[Start of section]

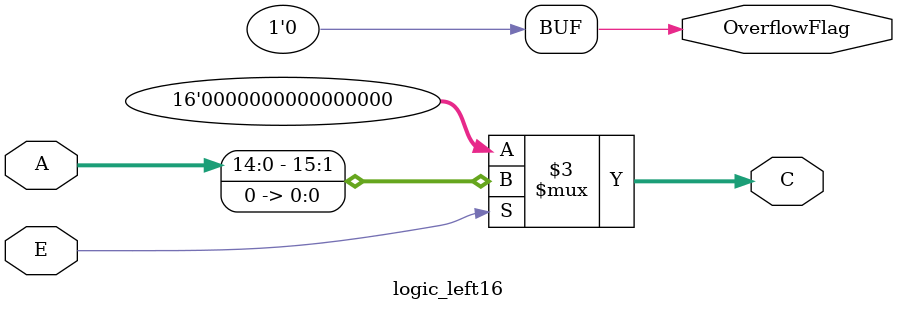
<source format=v>


// Output 1: C; calculation result, 16bit binary
// Output 2: OverflowFlag; 0
// Input 1: A; input, 16bit binary
// Input 2: E; enable, 1bit binary

module logic_left16 (output [15:0] C, output OverflowFlag,
	input [15:0] A, input E);
	assign OverflowFlag = 1'b0;
	assign C=(E==1'b1)?  (A<< 1):16'b0000000000000000;

endmodule

</source>
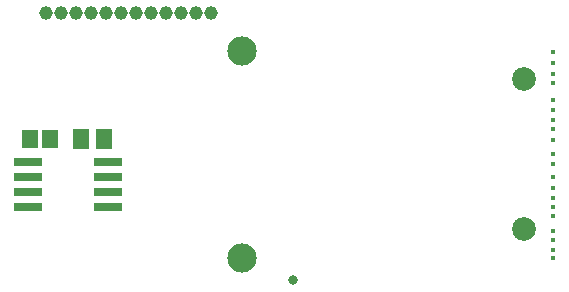
<source format=gbr>
G04 EAGLE Gerber RS-274X export*
G75*
%MOMM*%
%FSLAX34Y34*%
%LPD*%
%INSoldermask Bottom*%
%IPPOS*%
%AMOC8*
5,1,8,0,0,1.08239X$1,22.5*%
G01*
%ADD10C,0.411763*%
%ADD11C,0.811763*%
%ADD12C,2.016763*%
%ADD13C,2.481763*%
%ADD14C,1.161763*%
%ADD15R,2.397763X0.721363*%
%ADD16R,1.411763X1.711763*%
%ADD17R,1.411763X1.611762*%


D10*
X531000Y50000D03*
X531000Y57000D03*
X531000Y65000D03*
X531000Y73000D03*
X531000Y85000D03*
X531000Y93000D03*
X531000Y101000D03*
X531000Y109000D03*
X531000Y118000D03*
X531000Y129000D03*
X531000Y138000D03*
X531000Y150000D03*
X531000Y159000D03*
X531000Y167000D03*
X531000Y175000D03*
X531000Y184000D03*
X531000Y198000D03*
X531000Y206000D03*
X531000Y215000D03*
X531000Y224000D03*
D11*
X311000Y31000D03*
D12*
X506000Y201000D03*
X506000Y74000D03*
D13*
X267500Y49850D03*
X267500Y225150D03*
D14*
X190700Y257000D03*
X203400Y257000D03*
X216100Y257000D03*
X228800Y257000D03*
X241500Y257000D03*
X178000Y257000D03*
X165300Y257000D03*
X152600Y257000D03*
X139900Y257000D03*
X127200Y257000D03*
X114500Y257000D03*
X101800Y257000D03*
D15*
X153782Y130700D03*
X86218Y130700D03*
X153782Y118000D03*
X153782Y105300D03*
X86218Y118000D03*
X86218Y105300D03*
X153782Y92600D03*
X86218Y92600D03*
D16*
X131500Y151000D03*
X150500Y151000D03*
D17*
X105500Y151000D03*
X88500Y151000D03*
M02*

</source>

[End of section]

Copy nothing except the lines from the one holding "X150500Y151000D03*" through the last line of the data above, and return them exactly.

WRITTEN RESPONSE ::
X150500Y151000D03*
D17*
X105500Y151000D03*
X88500Y151000D03*
M02*

</source>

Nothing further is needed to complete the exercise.